The usual answer to questions about the direction Starmer would take once in power is to point to his ‘five missions’ – economic growth, safer streets, clean energy, breaking barriers to opportunity and getting the NHS fit for the future – that he began setting out from the start of last year. No one could say these ideas lacked ambition. Achieving the ‘fastest economic growth in the G7’ would stretch any government.

Instead, the criticism has been that the missions are simultaneously too bold and too vague. In office, this has meant the policy gap between the ‘first steps’ of Labour’s election pledge card and its plan for a ‘decade of national renewal’ has sometimes been filled with incoherence. A fiscal plan to plug ‘black holes’ with ‘tough choices’ on tax sits uneasily with other pledges to attract investment and encourage growth. Similarly, business–friendly efforts to get more homes built by deregulating planning laws seem to rub up against promises to clean up waterways, prevent another Grenfell Tower fire and, indeed, re-regulate the labour market.

The idea had been to break down barriers between departments and re-engineer Whitehall with the help of outside expertise. Few ministers think much of that is happening.

I have sometimes compared Starmer’s inelegant but highly effective leadership in opposition to a man crossing a minefield, because he took steps to the left and right, or even backwards, before moving forward. For most of his three months in office, he has appeared less certain of how to navigate the even more dangerous terrain of government. But, as so often with him, it has taken a bit of adversity for Starmer to take another look at his compass.

The Prime Minister’s sacking of Sue Gray last week is an example of a ruthless streak he has shown before. So too was appointing the hyper-political Morgan McSweeney, who ran Labour’s election campaign, as his new chief of staff. Close advisers say Starmer’s mood has noticeably altered in the days since. The ratchet-like relentlessness he showed in changing his party and winning power has reappeared. A planned trip to Australia has been scrapped. There is recognition that real effort needs to be made to join up decisions, rather than allowing announcements such as the Chagos Islands handover to dominate the news for days on end.

The renewed focus is on Rachel Reeves’s first Budget on 30 October. ‘We know it will be a fight and it’s important we pick the right one,’ said one senior aide. Although everyone within Downing Street to whom I’ve spoken in recent days insists that the missions are not being abandoned, that there is a ‘narrowing, focusing and tightening’ around a series of ‘tangible and deliverable goals for working people’. These will be ‘staging posts that tell a story to the country about where we want to be in two, three and four years’ time’.
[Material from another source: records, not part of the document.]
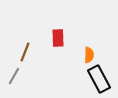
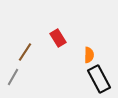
red rectangle: rotated 30 degrees counterclockwise
brown line: rotated 12 degrees clockwise
gray line: moved 1 px left, 1 px down
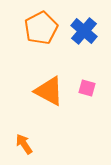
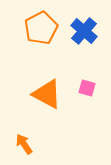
orange triangle: moved 2 px left, 3 px down
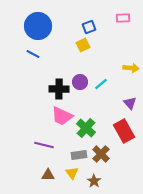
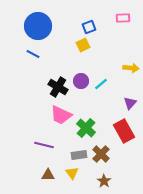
purple circle: moved 1 px right, 1 px up
black cross: moved 1 px left, 2 px up; rotated 30 degrees clockwise
purple triangle: rotated 24 degrees clockwise
pink trapezoid: moved 1 px left, 1 px up
brown star: moved 10 px right
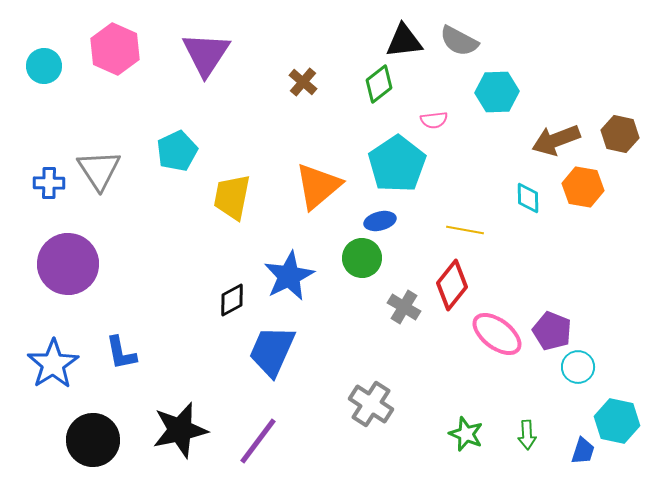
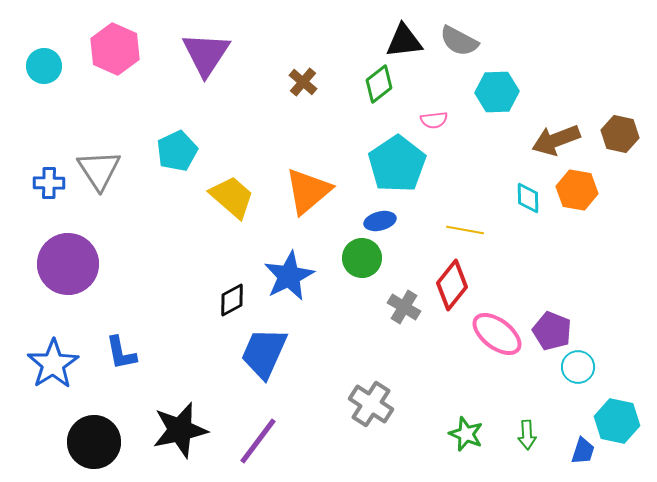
orange triangle at (318, 186): moved 10 px left, 5 px down
orange hexagon at (583, 187): moved 6 px left, 3 px down
yellow trapezoid at (232, 197): rotated 120 degrees clockwise
blue trapezoid at (272, 351): moved 8 px left, 2 px down
black circle at (93, 440): moved 1 px right, 2 px down
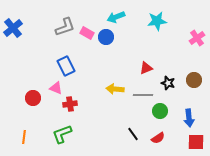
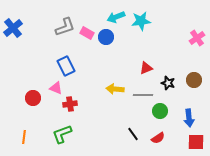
cyan star: moved 16 px left
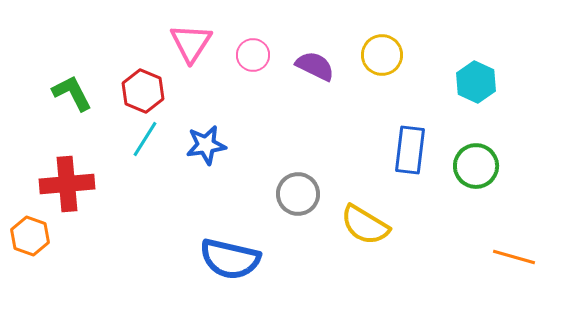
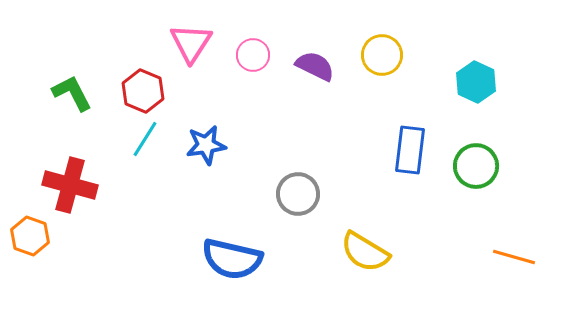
red cross: moved 3 px right, 1 px down; rotated 20 degrees clockwise
yellow semicircle: moved 27 px down
blue semicircle: moved 2 px right
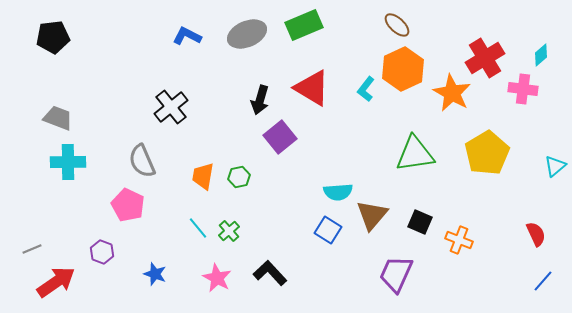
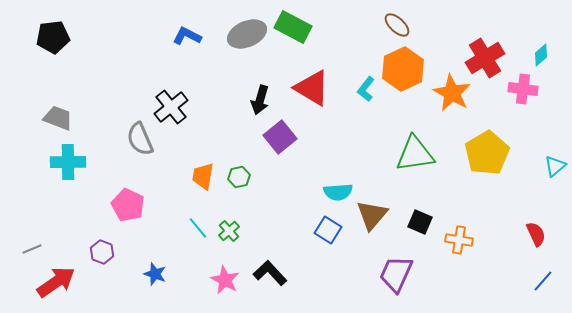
green rectangle: moved 11 px left, 2 px down; rotated 51 degrees clockwise
gray semicircle: moved 2 px left, 22 px up
orange cross: rotated 12 degrees counterclockwise
pink star: moved 8 px right, 2 px down
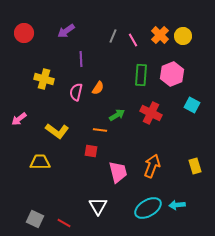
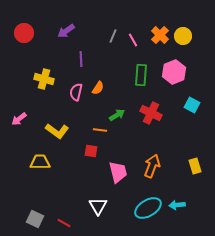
pink hexagon: moved 2 px right, 2 px up
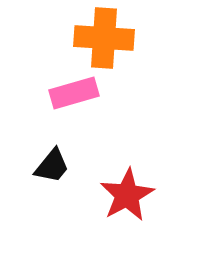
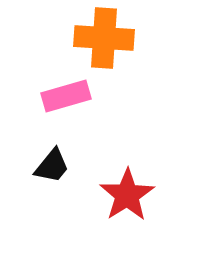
pink rectangle: moved 8 px left, 3 px down
red star: rotated 4 degrees counterclockwise
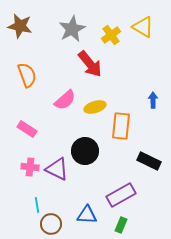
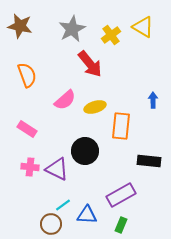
black rectangle: rotated 20 degrees counterclockwise
cyan line: moved 26 px right; rotated 63 degrees clockwise
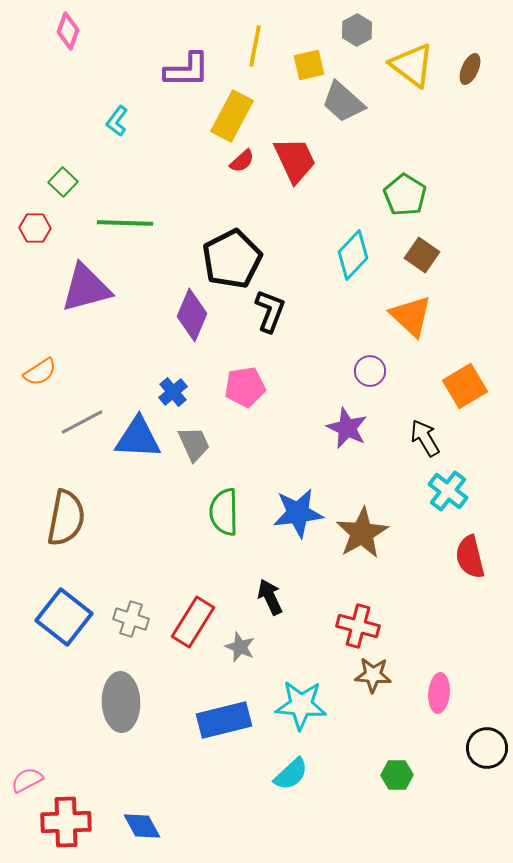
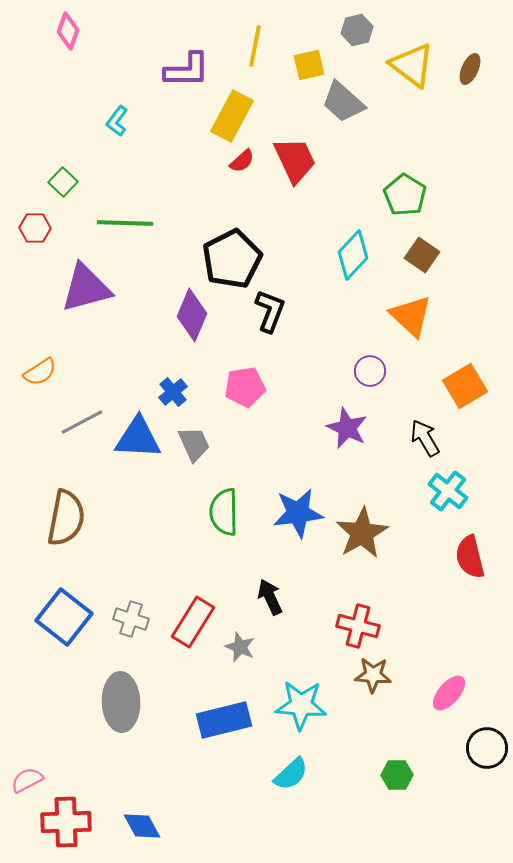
gray hexagon at (357, 30): rotated 16 degrees clockwise
pink ellipse at (439, 693): moved 10 px right; rotated 36 degrees clockwise
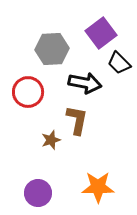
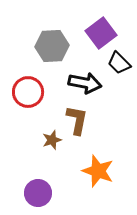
gray hexagon: moved 3 px up
brown star: moved 1 px right
orange star: moved 16 px up; rotated 20 degrees clockwise
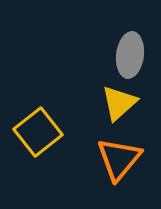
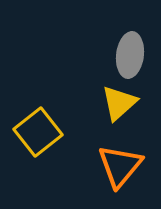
orange triangle: moved 1 px right, 7 px down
‘Still no sign of a ceasefire.’

Starmer is understood to be working on a document with Reeves and Pat McFadden at the Cabinet Office using a mass of polling evidence commissioned by McSweeney. Provisionally titled ‘Priorities for Change’, this is expected to be published before the Budget so that identifiable connections between the missions run through what the Treasury decides to do.

Starmer is a very long way from being the ‘dead parrot’ of comedy proverb. But it’s remarkable that he’s recalibrating his mandate so soon after a landslide – and this self-consciously serious man should avoid being too nakedly political.

Some voters may already be convinced that he’s no different to what they’ve had before. The solution to their despair cannot just be more focus-group-driven dividing lines, simple slogans and key performance indicators – because the repeated failure of that kind of politics has previously created ideal conditions for the worst kinds of populism to flourish.

A better test will be whether Starmer can deliver change in real people’s lives. For this he will probably need a hundred months in office – not just a hundred days – and some thicker gruel than that being offered now.